=== BLOQUE DE TEXTO ===
En el complejo del templo de Dakshineswar, próximo a Calcuta, se ha observado un comportamiento fascinante en los langures de Hanuman, quienes han desarrollado técnicas ingeniosas para obtener alimentos de los humanos. Según un reporte de New Scientist, estos primates “agarran silenciosamente las piernas de los visitantes, les tiran de la ropa, les dan la mano o simplemente se paran frente a ellos, a menudo cerca de los puestos de comida”.
Este comportamiento, caracterizado por la ausencia de “ruido, agresión, drama y conflicto”, refleja su capacidad de adaptación a entornos urbanos y su habilidad para coexistir con los seres humanos.
La capacidad de los langures para mendigar, un comportamiento inusual en especies de su tipo, subraya la influencia del entorno humano en su desarrollo comportamental. Dishari Dasgupta, del Instituto Indio de Educación e Investigación Científica de Calcuta, explica que estos monos “no tienen ninguna inhibición hacia los humanos”. Este dato destaca la medida en la que estos langures han integrado a los humanos como parte de su ecosistema, adoptando tácticas específicas que maximizan su éxito en la obtención de comida.

El papel del templo de Dakshineswar como escenario de esta interacción entre humanos y primates es crucial en este contexto. Un estudio reseñado por Springer Nature indica que este templo, visitado por miles de turistas diariamente, se ha convertido en el punto focal para estas prácticas de mendicidad. Aquí, los langures han optimizado sus interacciones, particularmente las hembras adultas, quienes llevan a cabo la mayoría de las solicitudes de alimentos.
La adaptación de estos primates a la vida en entornos urbanos también pone en evidencia el impacto de la urbanización en su comportamiento. Al ser despojados de sus hábitats naturales, muchos animales se enfrentan a la disyuntiva de evitar a los humanos o adaptarse a ellos.
En el caso de los langures de Hanuman, la elección ha sido clara: se han adaptado y aprendido a explotar los recursos disponibles en el entorno urbano que los rodea.

Sin embargo, esta interacción entre humanos y monos presenta desafíos significativos, especialmente en términos de salud y nutrición. El apetito de los langures por alimentos procesados, como bollos dulces y maní, en detrimento de opciones más saludables, plantea preocupaciones sobre las repercusiones a largo plazo para su bienestar. Según Dasgupta: “Esto no es algo que se supone que deban comer en sus hábitats naturales”, y puede dar lugar a problemas de salud como obesidad o desequilibrios metabólicos.

=== Registros de una colección ===
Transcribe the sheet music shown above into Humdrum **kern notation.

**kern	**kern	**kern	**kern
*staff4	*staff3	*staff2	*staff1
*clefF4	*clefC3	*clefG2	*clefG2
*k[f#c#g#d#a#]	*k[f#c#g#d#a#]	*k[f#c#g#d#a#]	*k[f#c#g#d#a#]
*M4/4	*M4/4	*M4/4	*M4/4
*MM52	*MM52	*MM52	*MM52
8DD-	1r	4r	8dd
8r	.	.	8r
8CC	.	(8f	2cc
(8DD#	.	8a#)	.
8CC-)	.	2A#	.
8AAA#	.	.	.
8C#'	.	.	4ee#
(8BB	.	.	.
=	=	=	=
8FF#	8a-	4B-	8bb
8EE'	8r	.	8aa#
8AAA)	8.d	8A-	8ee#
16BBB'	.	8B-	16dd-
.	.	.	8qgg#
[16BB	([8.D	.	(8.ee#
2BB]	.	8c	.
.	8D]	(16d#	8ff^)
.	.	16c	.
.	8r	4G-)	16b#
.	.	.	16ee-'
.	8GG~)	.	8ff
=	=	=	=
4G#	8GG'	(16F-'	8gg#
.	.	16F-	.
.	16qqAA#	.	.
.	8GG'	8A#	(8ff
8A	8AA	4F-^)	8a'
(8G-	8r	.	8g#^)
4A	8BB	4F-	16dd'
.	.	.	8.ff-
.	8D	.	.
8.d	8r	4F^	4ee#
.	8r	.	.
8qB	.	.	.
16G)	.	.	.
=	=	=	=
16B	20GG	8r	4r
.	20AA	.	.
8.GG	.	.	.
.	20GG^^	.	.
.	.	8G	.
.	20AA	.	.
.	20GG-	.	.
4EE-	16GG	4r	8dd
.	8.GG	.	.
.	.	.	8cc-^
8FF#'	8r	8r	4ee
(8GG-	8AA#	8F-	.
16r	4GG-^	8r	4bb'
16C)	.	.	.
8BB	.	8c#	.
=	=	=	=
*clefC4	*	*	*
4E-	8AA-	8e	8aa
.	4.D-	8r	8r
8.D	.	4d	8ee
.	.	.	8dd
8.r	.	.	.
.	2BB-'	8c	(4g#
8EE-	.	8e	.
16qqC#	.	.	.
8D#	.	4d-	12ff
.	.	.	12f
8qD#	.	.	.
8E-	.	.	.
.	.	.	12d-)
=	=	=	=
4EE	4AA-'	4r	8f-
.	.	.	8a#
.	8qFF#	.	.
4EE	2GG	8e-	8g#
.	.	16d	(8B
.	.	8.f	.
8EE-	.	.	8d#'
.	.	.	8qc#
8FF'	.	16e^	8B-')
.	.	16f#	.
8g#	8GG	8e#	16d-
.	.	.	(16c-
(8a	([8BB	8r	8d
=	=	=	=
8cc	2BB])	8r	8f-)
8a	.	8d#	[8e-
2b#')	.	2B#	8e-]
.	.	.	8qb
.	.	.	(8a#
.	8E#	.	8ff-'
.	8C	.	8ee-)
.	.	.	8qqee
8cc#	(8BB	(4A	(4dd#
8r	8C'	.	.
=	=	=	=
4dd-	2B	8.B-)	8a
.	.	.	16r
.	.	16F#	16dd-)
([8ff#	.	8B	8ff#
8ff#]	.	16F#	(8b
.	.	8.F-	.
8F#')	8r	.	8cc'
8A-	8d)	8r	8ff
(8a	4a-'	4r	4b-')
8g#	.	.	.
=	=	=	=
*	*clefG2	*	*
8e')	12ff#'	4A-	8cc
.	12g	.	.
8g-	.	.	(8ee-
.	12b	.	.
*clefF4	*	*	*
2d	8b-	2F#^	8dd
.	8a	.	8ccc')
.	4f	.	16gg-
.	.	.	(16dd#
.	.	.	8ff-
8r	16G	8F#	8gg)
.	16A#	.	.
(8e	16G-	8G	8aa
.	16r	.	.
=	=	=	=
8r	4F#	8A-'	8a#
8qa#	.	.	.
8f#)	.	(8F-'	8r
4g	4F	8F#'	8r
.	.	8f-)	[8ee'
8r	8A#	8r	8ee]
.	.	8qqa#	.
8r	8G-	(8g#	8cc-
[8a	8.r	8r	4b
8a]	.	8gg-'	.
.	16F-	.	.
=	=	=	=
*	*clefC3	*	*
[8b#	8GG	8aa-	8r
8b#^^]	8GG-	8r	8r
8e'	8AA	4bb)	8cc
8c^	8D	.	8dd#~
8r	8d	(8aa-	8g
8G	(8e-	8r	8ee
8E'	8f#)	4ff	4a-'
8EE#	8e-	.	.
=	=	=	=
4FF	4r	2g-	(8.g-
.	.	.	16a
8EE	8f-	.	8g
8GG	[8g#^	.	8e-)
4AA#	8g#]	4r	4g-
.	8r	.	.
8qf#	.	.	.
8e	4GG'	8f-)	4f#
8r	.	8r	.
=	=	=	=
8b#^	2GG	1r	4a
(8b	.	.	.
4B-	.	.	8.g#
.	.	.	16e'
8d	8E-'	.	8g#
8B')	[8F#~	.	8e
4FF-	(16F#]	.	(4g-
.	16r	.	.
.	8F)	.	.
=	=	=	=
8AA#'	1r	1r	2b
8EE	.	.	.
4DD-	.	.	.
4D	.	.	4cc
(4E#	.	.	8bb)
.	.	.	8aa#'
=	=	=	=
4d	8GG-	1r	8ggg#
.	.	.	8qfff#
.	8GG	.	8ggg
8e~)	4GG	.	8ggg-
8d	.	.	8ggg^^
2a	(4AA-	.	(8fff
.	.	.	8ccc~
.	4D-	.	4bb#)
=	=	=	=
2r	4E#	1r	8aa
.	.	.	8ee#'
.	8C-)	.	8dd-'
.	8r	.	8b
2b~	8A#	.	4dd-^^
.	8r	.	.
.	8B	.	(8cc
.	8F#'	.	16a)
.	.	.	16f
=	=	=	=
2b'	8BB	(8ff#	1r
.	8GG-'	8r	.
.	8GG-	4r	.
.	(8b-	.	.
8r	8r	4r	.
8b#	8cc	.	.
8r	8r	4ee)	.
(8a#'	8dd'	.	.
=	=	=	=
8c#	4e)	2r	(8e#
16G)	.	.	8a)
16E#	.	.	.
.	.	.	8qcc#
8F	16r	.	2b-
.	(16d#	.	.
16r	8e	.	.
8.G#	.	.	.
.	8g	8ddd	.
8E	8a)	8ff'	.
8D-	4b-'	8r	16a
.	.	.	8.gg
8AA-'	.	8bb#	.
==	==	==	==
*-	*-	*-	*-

=== TAREAS POR REALIZAR ===
[1] En el texto sobre los langures de Hanuman, ¿quiénes hacen la mayoría de las solicitudes de alimentos en el templo de Dakshineswar?
[2] Prosigue el texto sobre los langures de Hanuman a partir de su última oración.
Las filas no intervienen en nada de esto.

=== RESPUESTAS DEL EJERCICIO ===
[1] Las hembras adultas.

[2]
Además, el creciente hábito de mendicidad podría intensificar los conflictos entre humanos y primates. La predisposición de los langures a ignorar las ofertas iniciales de alimento hasta obtener lo que realmente desean posiblemente incrementará la frustración de los humanos y podría desencadenar respuestas más agresivas por parte de los monos si no obtienen lo que buscan.
Los aspectos culturales juegan un papel crucial en este fenómeno. En la cultura local, estos monos son venerados como sagrados, lo que complica la posibilidad de implementar medidas para corregir este comportamiento. Las prácticas religiosas y culturales profundamente arraigadas, que consideran la alimentación de los langures como un acto que “traerá bendiciones”, dificultan cualquier intervención directa que busque modificar estas interacciones.

Según los investigadores, un enfoque equilibrado que promueva la entrega de alimentos más adecuados para los primates y la regulación de estas interacciones podrían mitigar parte de este comportamiento sin desafiar las creencias culturales locales.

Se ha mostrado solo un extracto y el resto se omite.